Goal Achievement Correlation is not sufficient, however, to inform how one achieves goals with respect to some phenomenon \(\varPhi \). For this one needs causal relations. Achieving goals means that some variables in \(\varPhi \) can be manipulated directly (or indirectly via intermediate variables). Unless the intelligent agent is omnipotent and omniscient, to achieve goals with respect to a phenomenon \(\varPhi \) may require a bit more than an understanding of \(\varPhi \): it requires understanding of how a certain subset of \(\varPhi \) relates to some variables that are under an agent’s control. In short, the agent needs models for interaction with the world. For a robotic agent driving a regular automobile, to take one example, the agent must possess models of its own sensors and manipulators and how these relate to the automobile’s controls (steering wheel, brakes, accelerator, etc.). Such interfaces tend to be rather task-specific, however, and are thus undesirable as a required part of an evaluation scheme for understanding.
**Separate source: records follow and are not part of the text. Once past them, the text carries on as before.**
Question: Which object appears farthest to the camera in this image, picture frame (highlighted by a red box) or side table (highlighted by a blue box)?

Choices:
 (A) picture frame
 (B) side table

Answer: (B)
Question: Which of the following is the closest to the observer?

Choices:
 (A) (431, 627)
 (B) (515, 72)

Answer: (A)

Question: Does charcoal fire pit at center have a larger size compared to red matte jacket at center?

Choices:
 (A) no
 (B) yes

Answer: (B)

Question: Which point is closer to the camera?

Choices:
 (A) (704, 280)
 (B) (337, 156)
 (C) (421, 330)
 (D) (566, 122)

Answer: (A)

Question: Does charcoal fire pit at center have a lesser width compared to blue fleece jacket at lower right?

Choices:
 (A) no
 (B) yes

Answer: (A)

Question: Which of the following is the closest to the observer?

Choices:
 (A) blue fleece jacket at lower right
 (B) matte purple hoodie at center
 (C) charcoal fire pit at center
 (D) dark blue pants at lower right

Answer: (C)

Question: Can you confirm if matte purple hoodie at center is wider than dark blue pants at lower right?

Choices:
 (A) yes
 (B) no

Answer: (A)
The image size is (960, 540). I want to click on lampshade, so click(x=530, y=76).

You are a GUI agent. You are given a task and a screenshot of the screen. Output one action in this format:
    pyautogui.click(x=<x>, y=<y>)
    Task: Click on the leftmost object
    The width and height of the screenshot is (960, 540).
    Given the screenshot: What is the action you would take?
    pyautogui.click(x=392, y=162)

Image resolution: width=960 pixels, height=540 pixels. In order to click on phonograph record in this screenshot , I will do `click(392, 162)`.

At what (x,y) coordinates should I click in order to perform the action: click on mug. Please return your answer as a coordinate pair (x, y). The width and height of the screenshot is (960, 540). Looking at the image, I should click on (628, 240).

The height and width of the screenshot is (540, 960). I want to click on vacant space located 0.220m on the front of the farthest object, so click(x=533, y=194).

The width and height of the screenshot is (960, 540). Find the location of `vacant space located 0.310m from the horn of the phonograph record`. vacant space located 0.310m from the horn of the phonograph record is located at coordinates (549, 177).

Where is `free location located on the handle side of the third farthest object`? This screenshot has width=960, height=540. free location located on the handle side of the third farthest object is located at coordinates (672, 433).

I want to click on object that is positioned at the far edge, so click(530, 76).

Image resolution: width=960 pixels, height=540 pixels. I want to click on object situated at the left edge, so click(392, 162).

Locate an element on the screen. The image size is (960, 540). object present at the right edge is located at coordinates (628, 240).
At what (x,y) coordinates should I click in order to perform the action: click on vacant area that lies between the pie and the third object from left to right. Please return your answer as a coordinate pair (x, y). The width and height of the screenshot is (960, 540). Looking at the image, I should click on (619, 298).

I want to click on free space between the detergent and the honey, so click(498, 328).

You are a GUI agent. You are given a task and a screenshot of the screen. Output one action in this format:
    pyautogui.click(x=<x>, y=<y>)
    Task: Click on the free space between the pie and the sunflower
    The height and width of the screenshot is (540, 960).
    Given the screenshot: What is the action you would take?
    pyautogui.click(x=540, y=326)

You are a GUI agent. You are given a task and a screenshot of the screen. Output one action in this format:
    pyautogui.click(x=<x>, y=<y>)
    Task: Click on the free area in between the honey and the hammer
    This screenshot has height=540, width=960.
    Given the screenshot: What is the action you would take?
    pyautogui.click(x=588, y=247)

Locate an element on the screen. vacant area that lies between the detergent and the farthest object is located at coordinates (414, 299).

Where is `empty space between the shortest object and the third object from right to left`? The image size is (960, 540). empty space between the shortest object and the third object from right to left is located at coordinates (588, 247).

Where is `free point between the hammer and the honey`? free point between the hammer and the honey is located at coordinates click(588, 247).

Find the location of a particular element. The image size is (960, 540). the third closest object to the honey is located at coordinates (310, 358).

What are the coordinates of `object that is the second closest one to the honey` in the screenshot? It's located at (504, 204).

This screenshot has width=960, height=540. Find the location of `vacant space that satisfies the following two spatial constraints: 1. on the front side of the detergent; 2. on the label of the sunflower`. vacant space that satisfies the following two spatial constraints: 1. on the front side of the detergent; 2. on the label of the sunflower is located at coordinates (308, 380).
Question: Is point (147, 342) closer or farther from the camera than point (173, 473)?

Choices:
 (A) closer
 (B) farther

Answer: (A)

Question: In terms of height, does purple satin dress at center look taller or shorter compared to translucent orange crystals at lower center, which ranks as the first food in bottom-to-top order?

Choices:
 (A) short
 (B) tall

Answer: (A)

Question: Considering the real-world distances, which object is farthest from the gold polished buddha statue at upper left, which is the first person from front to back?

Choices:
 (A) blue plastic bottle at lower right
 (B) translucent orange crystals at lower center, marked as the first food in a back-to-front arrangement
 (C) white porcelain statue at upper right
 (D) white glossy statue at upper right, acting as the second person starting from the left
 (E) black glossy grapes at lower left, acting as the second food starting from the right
Instead, we call for an ability to produce effective plans for achieving goals with respect to \(\varPhi \). An effective plan is one that can be proven useful, efficient, effective, and correct, through implementation.Footnote 3

Explanation is an even stronger requirement for demonstrating understanding. Correlation does not imply causation, which means that one may have a predictive model of a phenomenon that nevertheless does not represent correctly its parts and their relations (to each other and parts of other phenomena); goals may in some cases be achieved through “hacks” and “back doors”, without a proper causal model behind it. This is why scientific models and theories must be both predictive and explanatory – together constituting a litmus test for complete and accurate capturing of causal relations.

(Re)creating a phenomenon is perhaps the strongest kind of evidence for understanding. It is also a pre-requisite for the ability for correctly building new knowledge that relies on it, which in turn is the key to growing one’s understanding of the world. By “creating” we mean, as in the case of noted physicist Richard Feynman,Footnote 4 the ability to produce a model of the phenomenon in sufficient detail to replicate its necessary and sufficient features. Requiring understanders to produce models exposes the completeness of their understanding.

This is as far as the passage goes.